Write out the listing word for word, starting at the line that contains "genus: Wissadula" and ending at the last line of the listing. Leave the pictures out of your answer.

━━ Records for processing

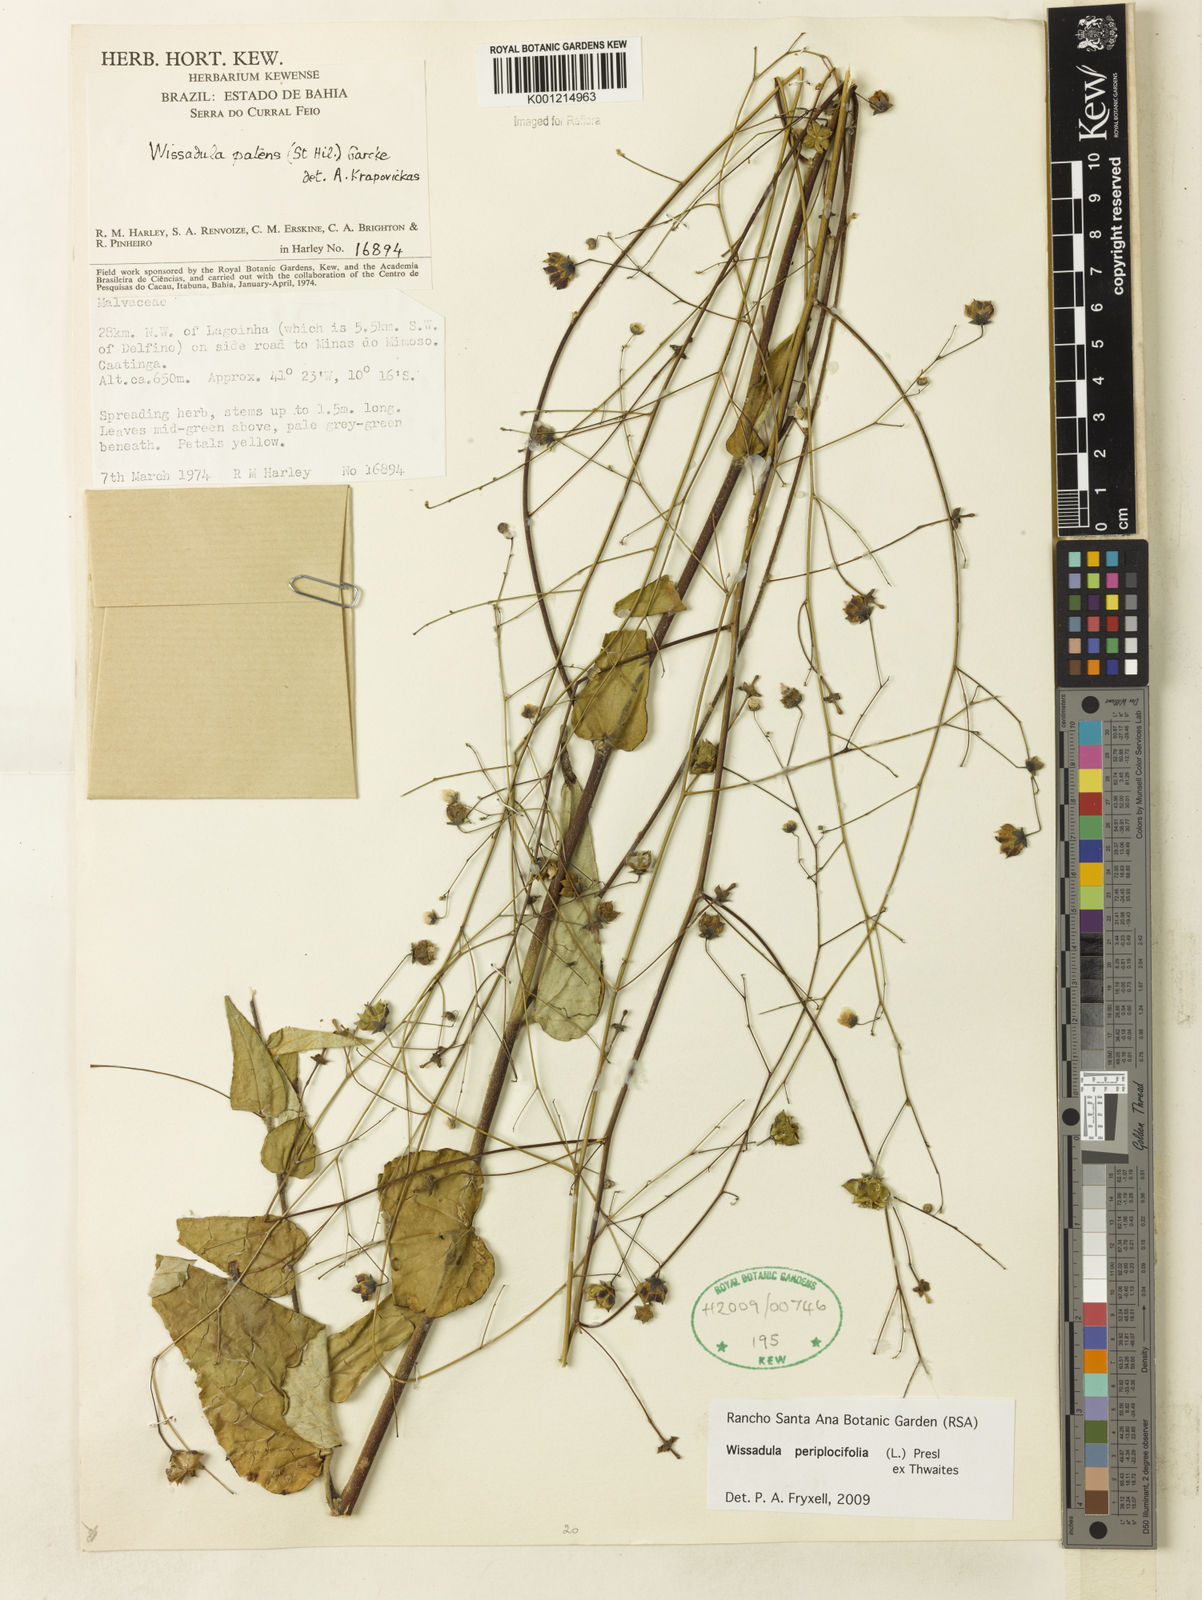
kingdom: Plantae
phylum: Tracheophyta
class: Magnoliopsida
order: Malvales
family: Malvaceae
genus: Wissadula
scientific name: Wissadula periplocifolia
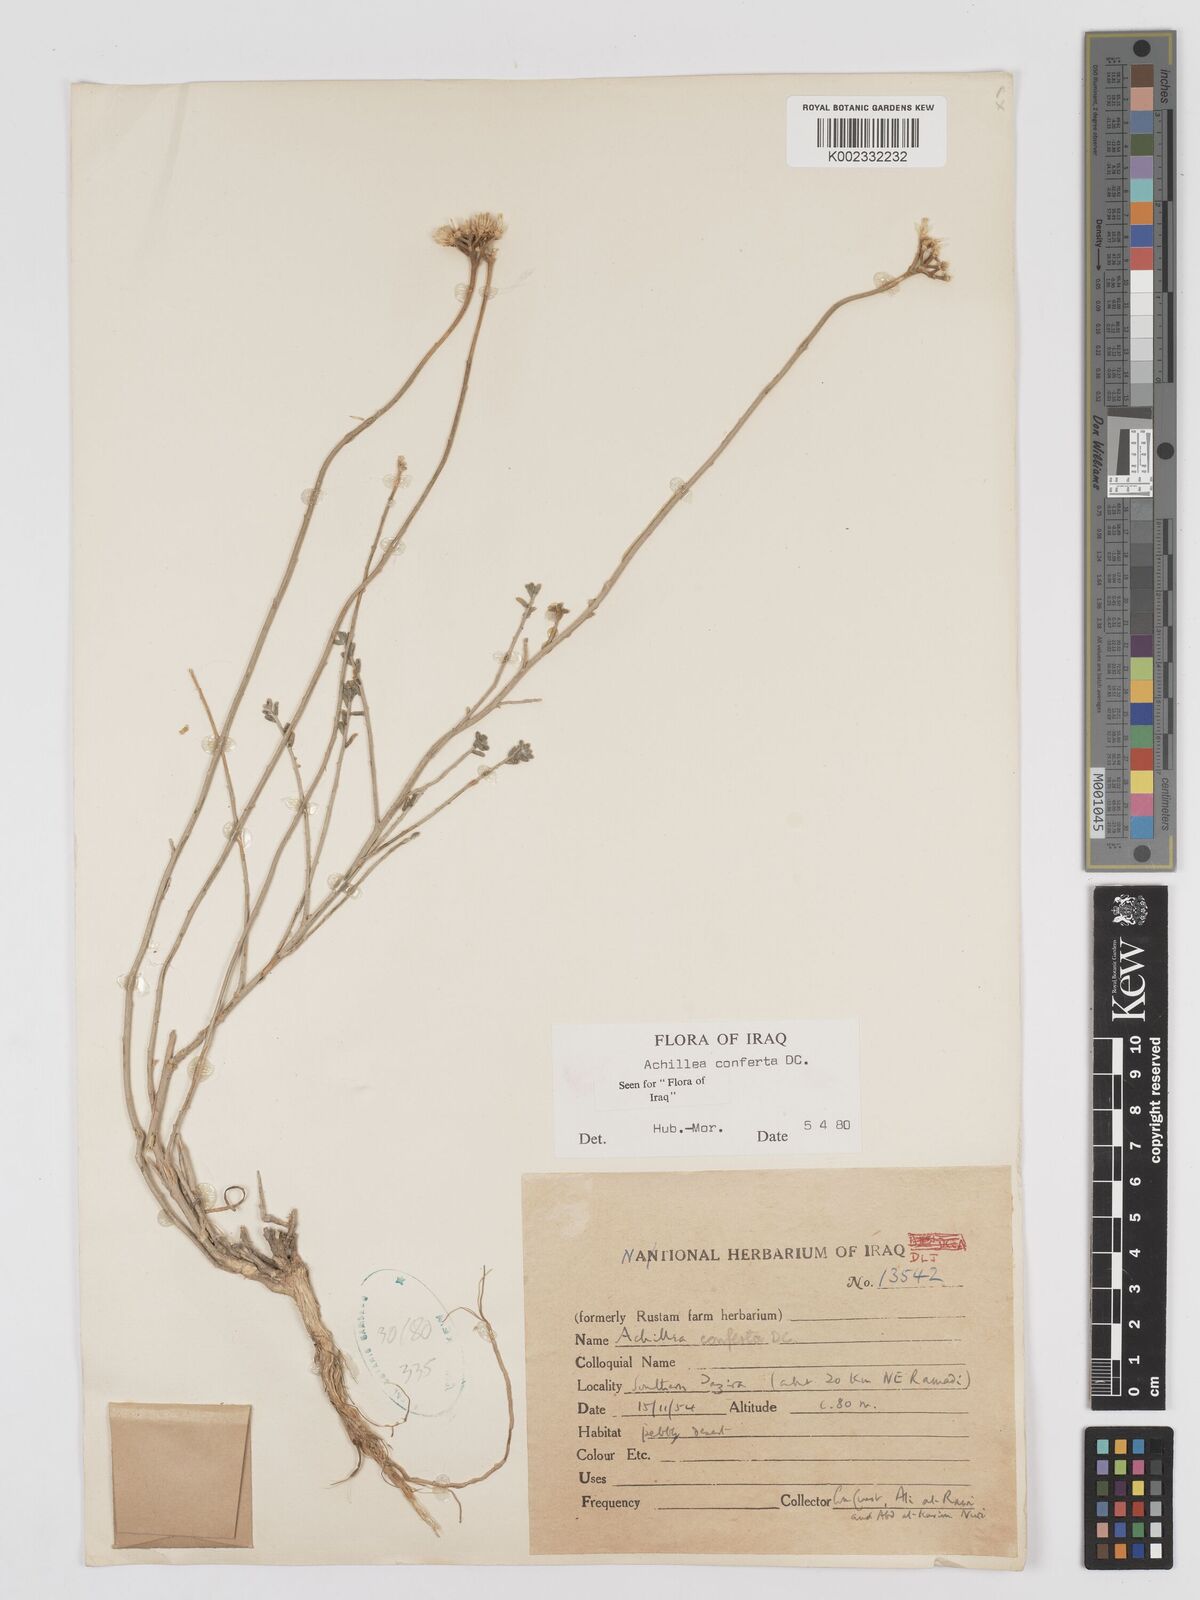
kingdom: Plantae
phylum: Tracheophyta
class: Magnoliopsida
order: Asterales
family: Asteraceae
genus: Achillea
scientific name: Achillea conferta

━━━━

• _Correct answer_
genus: Wissadula
scientific name: Wissadula periplocifolia
kingdom: Plantae
phylum: Tracheophyta
class: Magnoliopsida
order: Asterales
family: Asteraceae
genus: Achillea
scientific name: Achillea conferta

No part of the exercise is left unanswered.